* WHAT IS EXPECTED
Your answer should hold exactly the lines below from the line with "left eye: (153, 148)" through the line with "nose: (250, 131)", both included, and no pictures at all.

---------- DATASET CONTENT

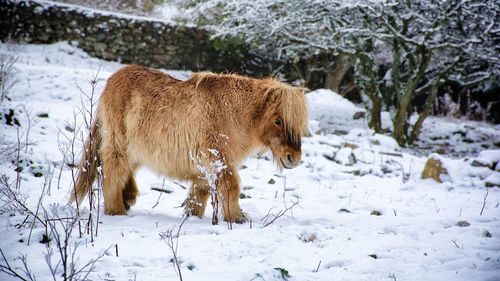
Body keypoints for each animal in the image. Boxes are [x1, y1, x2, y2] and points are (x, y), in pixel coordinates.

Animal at [72, 64, 306, 222]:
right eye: (278, 120)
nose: (293, 158)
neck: (232, 110)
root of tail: (113, 79)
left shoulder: (206, 163)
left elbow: (200, 191)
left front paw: (193, 215)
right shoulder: (217, 155)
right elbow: (231, 186)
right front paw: (237, 217)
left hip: (137, 148)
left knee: (126, 169)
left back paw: (128, 197)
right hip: (118, 142)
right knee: (113, 168)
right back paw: (116, 210)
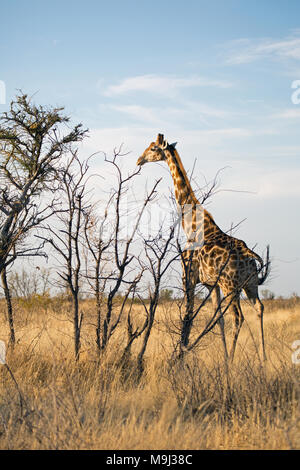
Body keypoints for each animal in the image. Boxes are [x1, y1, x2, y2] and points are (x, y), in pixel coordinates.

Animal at [137, 134, 270, 362]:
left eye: (153, 148)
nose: (139, 160)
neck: (194, 226)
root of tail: (249, 255)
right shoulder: (210, 285)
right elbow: (218, 320)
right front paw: (221, 357)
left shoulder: (188, 278)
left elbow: (188, 318)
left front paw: (182, 356)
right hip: (250, 284)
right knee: (259, 309)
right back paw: (262, 360)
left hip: (230, 286)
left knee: (238, 317)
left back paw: (232, 361)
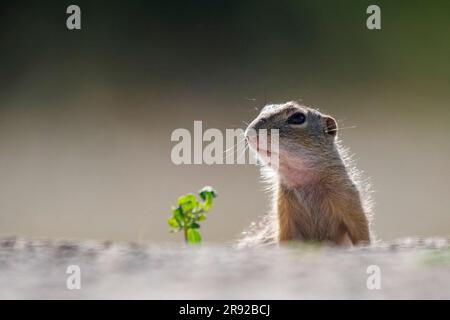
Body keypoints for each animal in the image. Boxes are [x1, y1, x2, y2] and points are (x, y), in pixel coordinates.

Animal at [241, 101, 374, 246]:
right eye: (264, 109)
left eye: (298, 117)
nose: (250, 131)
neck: (304, 181)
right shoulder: (284, 212)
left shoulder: (348, 198)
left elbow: (361, 231)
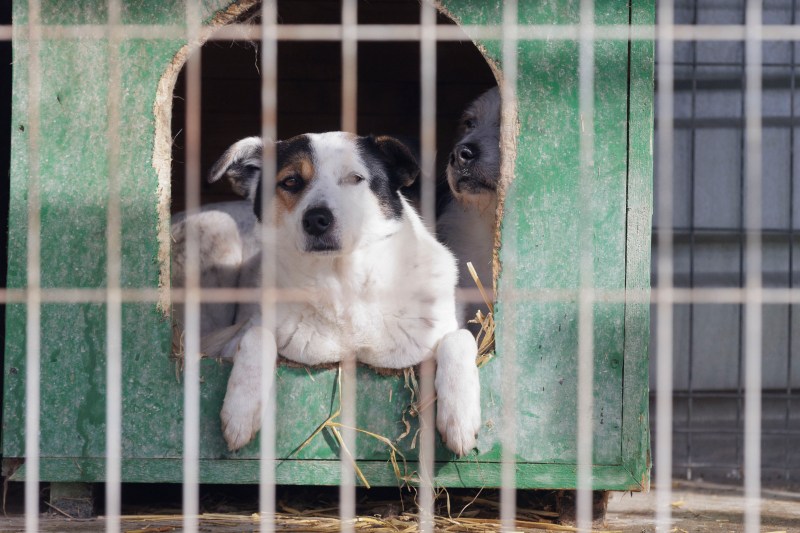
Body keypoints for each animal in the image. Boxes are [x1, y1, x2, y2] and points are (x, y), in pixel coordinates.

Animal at [171, 132, 478, 454]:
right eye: (291, 181)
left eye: (355, 178)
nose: (317, 219)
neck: (343, 285)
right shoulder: (231, 340)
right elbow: (256, 335)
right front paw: (241, 411)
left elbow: (459, 338)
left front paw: (459, 419)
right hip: (217, 227)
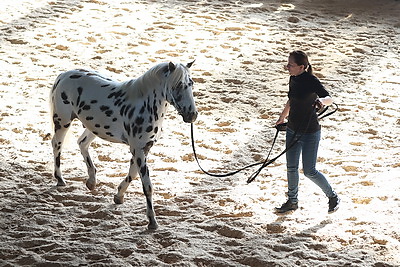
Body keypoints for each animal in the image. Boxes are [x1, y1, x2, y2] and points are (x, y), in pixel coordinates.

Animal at [50, 61, 198, 230]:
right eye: (178, 85)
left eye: (191, 84)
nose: (192, 115)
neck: (145, 104)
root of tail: (63, 75)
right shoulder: (138, 150)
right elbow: (147, 186)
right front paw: (152, 222)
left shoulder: (143, 149)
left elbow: (132, 174)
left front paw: (118, 196)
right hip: (63, 121)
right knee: (57, 144)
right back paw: (60, 179)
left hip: (94, 127)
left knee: (82, 143)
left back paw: (91, 182)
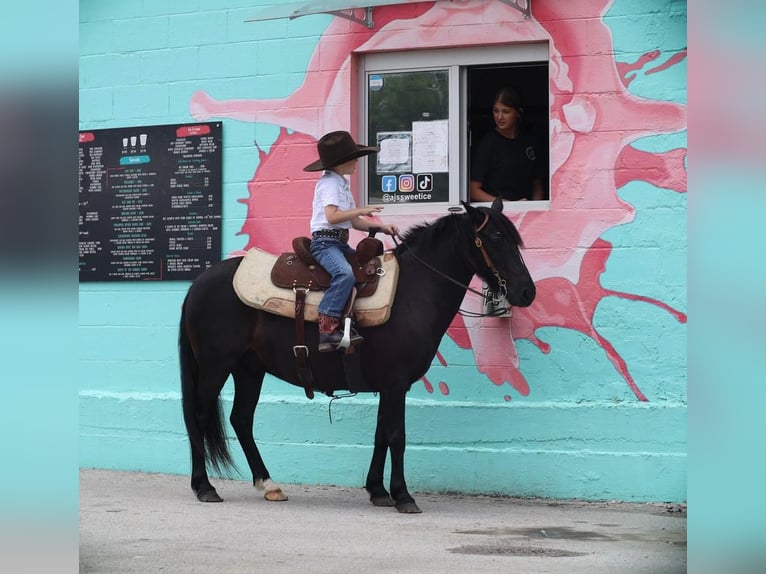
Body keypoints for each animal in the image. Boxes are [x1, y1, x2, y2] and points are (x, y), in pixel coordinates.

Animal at [181, 198, 536, 512]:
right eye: (496, 237)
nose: (527, 292)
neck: (413, 292)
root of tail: (199, 283)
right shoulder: (395, 383)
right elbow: (396, 435)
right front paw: (403, 496)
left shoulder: (389, 385)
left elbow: (381, 433)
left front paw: (378, 490)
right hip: (215, 366)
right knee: (199, 415)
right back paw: (204, 486)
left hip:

--------------------

* EXERCISE ANSWER
left eye: (153, 148)
nose: (139, 160)
neck: (194, 226)
root of tail: (249, 255)
right shoulder: (210, 285)
right elbow: (218, 320)
right front paw: (221, 357)
left shoulder: (188, 278)
left elbow: (188, 318)
left front paw: (182, 356)
right hip: (250, 284)
right knee: (259, 309)
right back paw: (262, 360)
left hip: (230, 286)
left knee: (238, 317)
left back paw: (232, 361)
Body keypoints for each animal in the image. Boxes are [x1, y1, x2, y2] and points are (x, y), in pixel coordinates.

Animal at [241, 101, 374, 246]:
right eye: (264, 109)
left eye: (298, 117)
nose: (250, 131)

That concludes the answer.